I'm not sure that the following is what you are looking for but I hope that it sheds some useful light on the topic of your query and suggests further applications. Given a curve
in the plane with parametrisation $(c_1(u),c_2(u))$ one can consider the transformation $$F(u,v)=(c_1(u)+\sqrt {2 v} \dot c_1(u),c_2(u)+\sqrt {2 v}\dot c_2(u)).$$
(We are actually interested in the network this mapping introduces in the plane---the image of the coordinate network---which has a natural geometrical interpretation related to the OP). A simple computation shows that the determinant of the Jacobi matrix of this mapping is $\ddot c_1(u)\dot c_2(u)-\dot c_1(u)\ddot c_2(u))$. From this we can deduce various useful facts:
$1.$ The parametrisation $c$ does not appear explicitly (only its derivatives). This is the reason for the satement at the start of the OP.
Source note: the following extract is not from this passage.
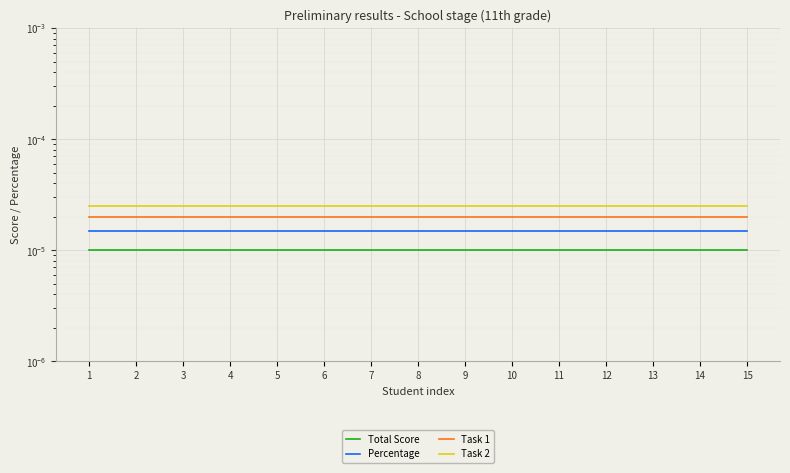

At which category does the chart reach its peak across all series?

1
$2.$ The determinant is independent of $v$ (this was the reason for the strange dependence of $F$ on $v$). In particular we can choose a parametrisation for $c$ for which this is identically $1$ which means that $F$ is area-preserving. This can be used to garner a plethora of results for particular curves.
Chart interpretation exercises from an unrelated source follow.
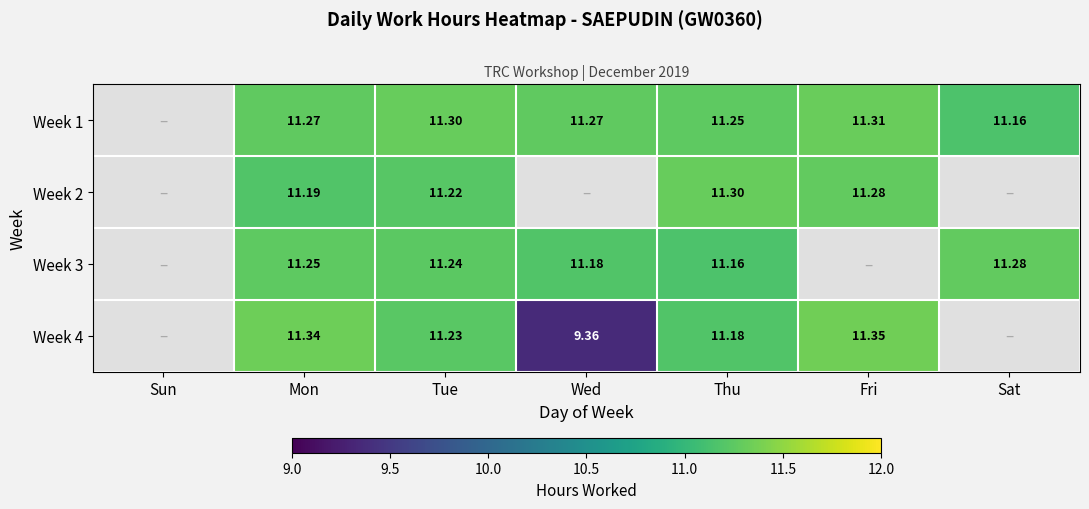

Is the value of Week 4 at Fri greater than the value of Week 2 at Tue?

Yes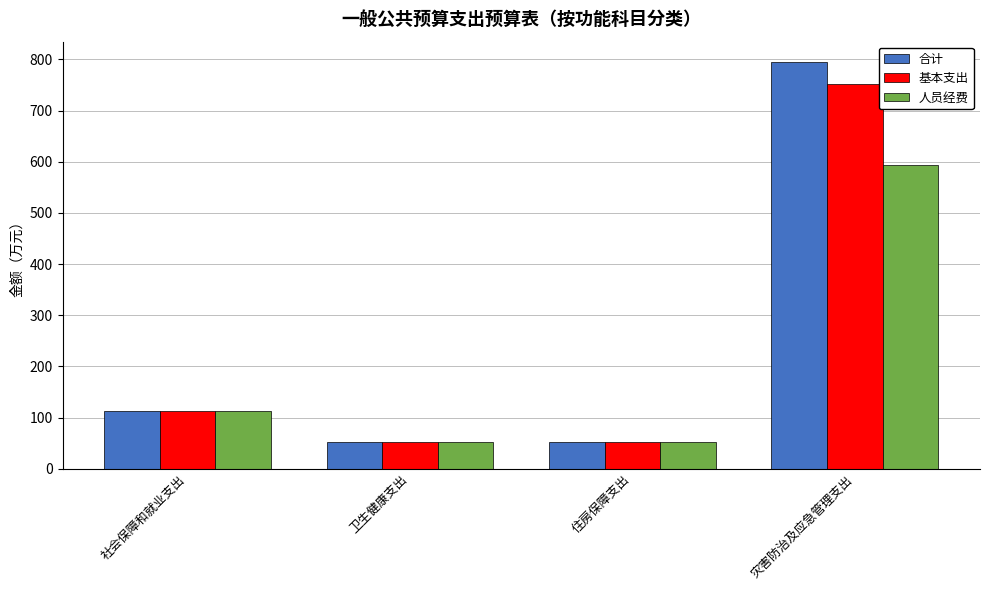

What is the sum of the 合计 values at 社会保障和就业支出 and 灾害防治及应急管理支出?

907.0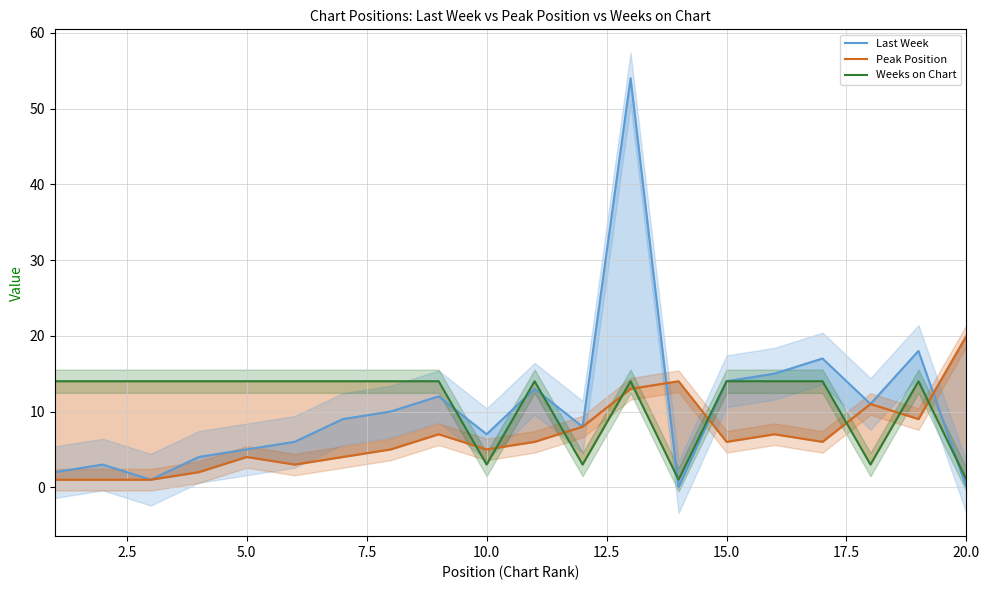

What are all the series names shown in the legend?

Last Week, Peak Position, Weeks on Chart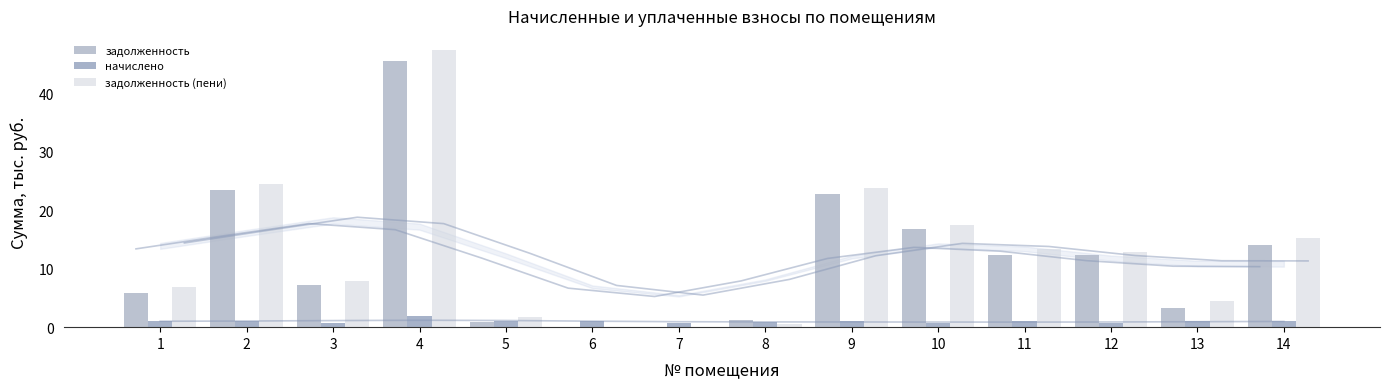

How many bars are there in total?

42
$3.$ The case of the cycloid has some special features which explains some results and methods in the works quoted If we use the standard parametrisation $(t-\sin t,1-\cos t)$, then the above determinant is $1-\cos t$ which is just the height of the given point above the $x$-axis.
Much more could be said about this topic, but we would like to close with the remark that these facts were not just pulled out of thin air---behind them there lies an important concept, that of a Samuelson configuration, which was introduced by the economics laureate Paul Samuelson (not under that name, of course) in his Nobel acceptance speech, i.e., over 40 years ago.